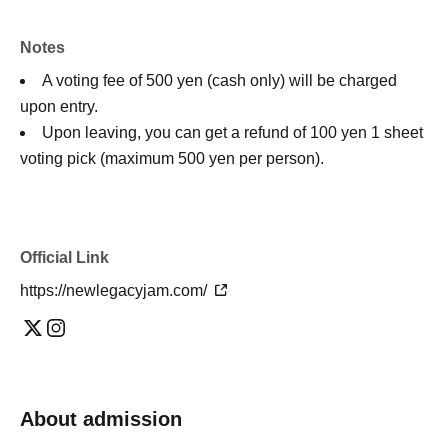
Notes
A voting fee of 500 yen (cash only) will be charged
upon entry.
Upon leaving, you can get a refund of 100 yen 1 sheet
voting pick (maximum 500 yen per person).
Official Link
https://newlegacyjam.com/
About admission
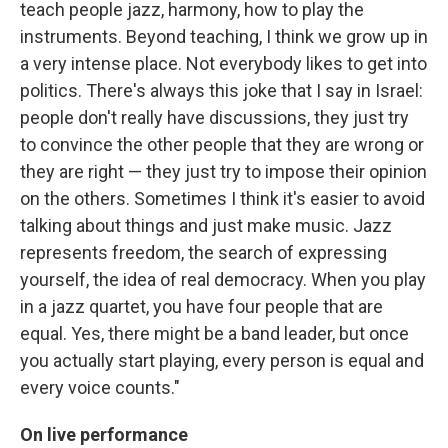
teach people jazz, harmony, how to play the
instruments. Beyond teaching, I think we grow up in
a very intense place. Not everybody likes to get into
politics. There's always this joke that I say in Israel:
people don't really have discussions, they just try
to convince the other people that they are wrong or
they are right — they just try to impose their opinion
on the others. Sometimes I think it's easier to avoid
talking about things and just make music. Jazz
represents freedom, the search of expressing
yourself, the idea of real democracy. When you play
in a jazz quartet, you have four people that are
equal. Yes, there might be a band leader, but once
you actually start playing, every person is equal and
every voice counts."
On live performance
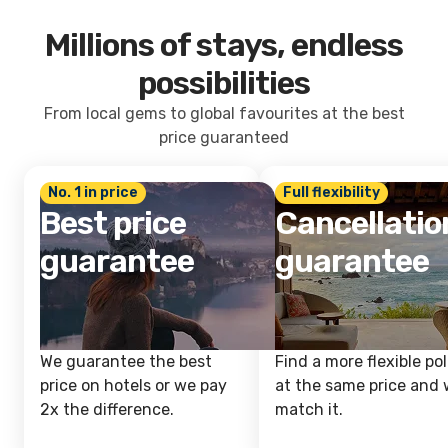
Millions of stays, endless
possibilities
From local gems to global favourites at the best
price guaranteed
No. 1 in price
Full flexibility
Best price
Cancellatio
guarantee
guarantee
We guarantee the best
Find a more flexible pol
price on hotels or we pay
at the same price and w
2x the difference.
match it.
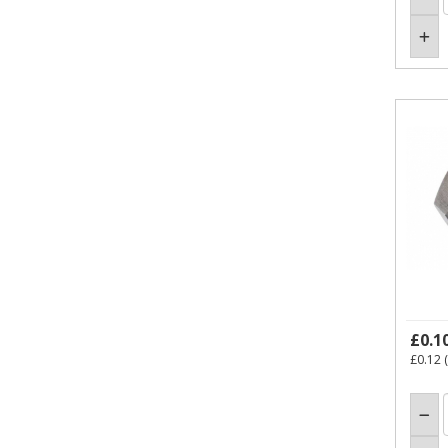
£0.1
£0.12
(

---------------

Please give every line of text from all the material above as a numbered list, skipping blank lines. Leave the pictures out of your answer.

1. Notes
2. A voting fee of 500 yen (cash only) will be charged
3. upon entry.
4. Upon leaving, you can get a refund of 100 yen 1 sheet
5. voting pick (maximum 500 yen per person).
6. Official Link
7. https://newlegacyjam.com/
8. About admission
9. teach people jazz, harmony, how to play the
10. instruments. Beyond teaching, I think we grow up in
11. a very intense place. Not everybody likes to get into
12. politics. There's always this joke that I say in Israel:
13. people don't really have discussions, they just try
14. to convince the other people that they are wrong or
15. they are right — they just try to impose their opinion
16. on the others. Sometimes I think it's easier to avoid
17. talking about things and just make music. Jazz
18. represents freedom, the search of expressing
19. yourself, the idea of real democracy. When you play
20. in a jazz quartet, you have four people that are
21. equal. Yes, there might be a band leader, but once
22. you actually start playing, every person is equal and
23. every voice counts."
24. On live performance
25. Millions of stays, endless
26. possibilities
27. From local gems to global favourites at the best
28. price guaranteed
29. No. 1 in price
30. Full flexibility
31. Best price
32. Cancellatio
33. guarantee
34. guarantee
35. We guarantee the best
36. Find a more flexible pol
37. price on hotels or we pay
38. at the same price and w
39. 2x the difference.
40. match it.
41. £0.1
42. £0.12
43. (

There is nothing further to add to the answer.